Start of Supplied records

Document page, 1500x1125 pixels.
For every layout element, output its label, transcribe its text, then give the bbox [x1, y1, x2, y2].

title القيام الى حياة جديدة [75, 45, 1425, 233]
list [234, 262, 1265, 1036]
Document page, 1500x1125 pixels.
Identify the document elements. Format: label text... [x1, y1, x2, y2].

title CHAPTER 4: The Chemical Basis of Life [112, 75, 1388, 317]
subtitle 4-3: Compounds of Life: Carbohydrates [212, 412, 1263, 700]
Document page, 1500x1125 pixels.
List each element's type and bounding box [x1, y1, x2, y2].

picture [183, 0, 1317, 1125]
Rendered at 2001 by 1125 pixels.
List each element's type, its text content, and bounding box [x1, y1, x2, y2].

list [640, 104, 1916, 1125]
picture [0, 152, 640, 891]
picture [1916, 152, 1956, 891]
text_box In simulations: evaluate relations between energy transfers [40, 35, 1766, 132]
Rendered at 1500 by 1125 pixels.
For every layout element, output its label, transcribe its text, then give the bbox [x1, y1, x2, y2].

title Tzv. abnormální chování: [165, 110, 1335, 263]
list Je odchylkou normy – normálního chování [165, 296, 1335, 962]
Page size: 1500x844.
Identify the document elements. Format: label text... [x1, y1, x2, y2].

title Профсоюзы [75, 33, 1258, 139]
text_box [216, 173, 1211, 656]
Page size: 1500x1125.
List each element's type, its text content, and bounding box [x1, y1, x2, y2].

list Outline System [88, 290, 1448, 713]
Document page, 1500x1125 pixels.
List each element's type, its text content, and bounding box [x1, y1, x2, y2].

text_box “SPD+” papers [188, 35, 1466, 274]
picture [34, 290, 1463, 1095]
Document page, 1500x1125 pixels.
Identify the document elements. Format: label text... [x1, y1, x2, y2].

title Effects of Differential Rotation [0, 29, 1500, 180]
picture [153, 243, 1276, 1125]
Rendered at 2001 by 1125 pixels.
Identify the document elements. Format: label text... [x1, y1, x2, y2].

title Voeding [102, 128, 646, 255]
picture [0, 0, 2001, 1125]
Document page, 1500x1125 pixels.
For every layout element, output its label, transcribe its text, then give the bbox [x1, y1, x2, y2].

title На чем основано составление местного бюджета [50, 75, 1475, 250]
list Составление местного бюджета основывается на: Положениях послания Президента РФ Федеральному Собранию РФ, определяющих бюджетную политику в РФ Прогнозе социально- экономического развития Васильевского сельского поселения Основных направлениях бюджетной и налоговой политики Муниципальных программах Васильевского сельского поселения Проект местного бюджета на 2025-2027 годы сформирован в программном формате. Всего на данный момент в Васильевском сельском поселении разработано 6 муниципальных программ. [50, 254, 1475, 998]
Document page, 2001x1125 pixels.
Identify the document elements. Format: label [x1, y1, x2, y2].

End of Supplied records

__Problem statement__
Would you copy out each record precisely as it stands?

__Solved problem__
Document page, 1500x1125 pixels.
For every layout element, output its label, transcribe its text, then give the bbox [x1, y1, x2, y2].

title القيام الى حياة جديدة [75, 45, 1425, 233]
list [234, 262, 1265, 1036]
Document page, 1500x1125 pixels.
Identify the document elements. Format: label text... [x1, y1, x2, y2].

title CHAPTER 4: The Chemical Basis of Life [112, 75, 1388, 317]
subtitle 4-3: Compounds of Life: Carbohydrates [212, 412, 1263, 700]
Document page, 1500x1125 pixels.
List each element's type and bounding box [x1, y1, x2, y2].

picture [183, 0, 1317, 1125]
Rendered at 2001 by 1125 pixels.
List each element's type, its text content, and bounding box [x1, y1, x2, y2].

list [640, 104, 1916, 1125]
picture [0, 152, 640, 891]
picture [1916, 152, 1956, 891]
text_box In simulations: evaluate relations between energy transfers [40, 35, 1766, 132]
Rendered at 1500 by 1125 pixels.
For every layout element, output its label, transcribe its text, then give the bbox [x1, y1, x2, y2].

title Tzv. abnormální chování: [165, 110, 1335, 263]
list Je odchylkou normy – normálního chování [165, 296, 1335, 962]
Page size: 1500x844.
Identify the document elements. Format: label text... [x1, y1, x2, y2].

title Профсоюзы [75, 33, 1258, 139]
text_box [216, 173, 1211, 656]
Page size: 1500x1125.
List each element's type, its text content, and bounding box [x1, y1, x2, y2].

list Outline System [88, 290, 1448, 713]
Document page, 1500x1125 pixels.
List each element's type, its text content, and bounding box [x1, y1, x2, y2].

text_box “SPD+” papers [188, 35, 1466, 274]
picture [34, 290, 1463, 1095]
Document page, 1500x1125 pixels.
Identify the document elements. Format: label text... [x1, y1, x2, y2].

title Effects of Differential Rotation [0, 29, 1500, 180]
picture [153, 243, 1276, 1125]
Rendered at 2001 by 1125 pixels.
Identify the document elements. Format: label text... [x1, y1, x2, y2].

title Voeding [102, 128, 646, 255]
picture [0, 0, 2001, 1125]
Document page, 1500x1125 pixels.
For every layout element, output its label, transcribe its text, then give the bbox [x1, y1, x2, y2].

title На чем основано составление местного бюджета [50, 75, 1475, 250]
list Составление местного бюджета основывается на: Положениях послания Президента РФ Федеральному Собранию РФ, определяющих бюджетную политику в РФ Прогнозе социально- экономического развития Васильевского сельского поселения Основных направлениях бюджетной и налоговой политики Муниципальных программах Васильевского сельского поселения Проект местного бюджета на 2025-2027 годы сформирован в программном формате. Всего на данный момент в Васильевском сельском поселении разработано 6 муниципальных программ. [50, 254, 1475, 998]
Document page, 2001x1125 pixels.
Identify the document elements. Format: label [x1, y1, x2, y2].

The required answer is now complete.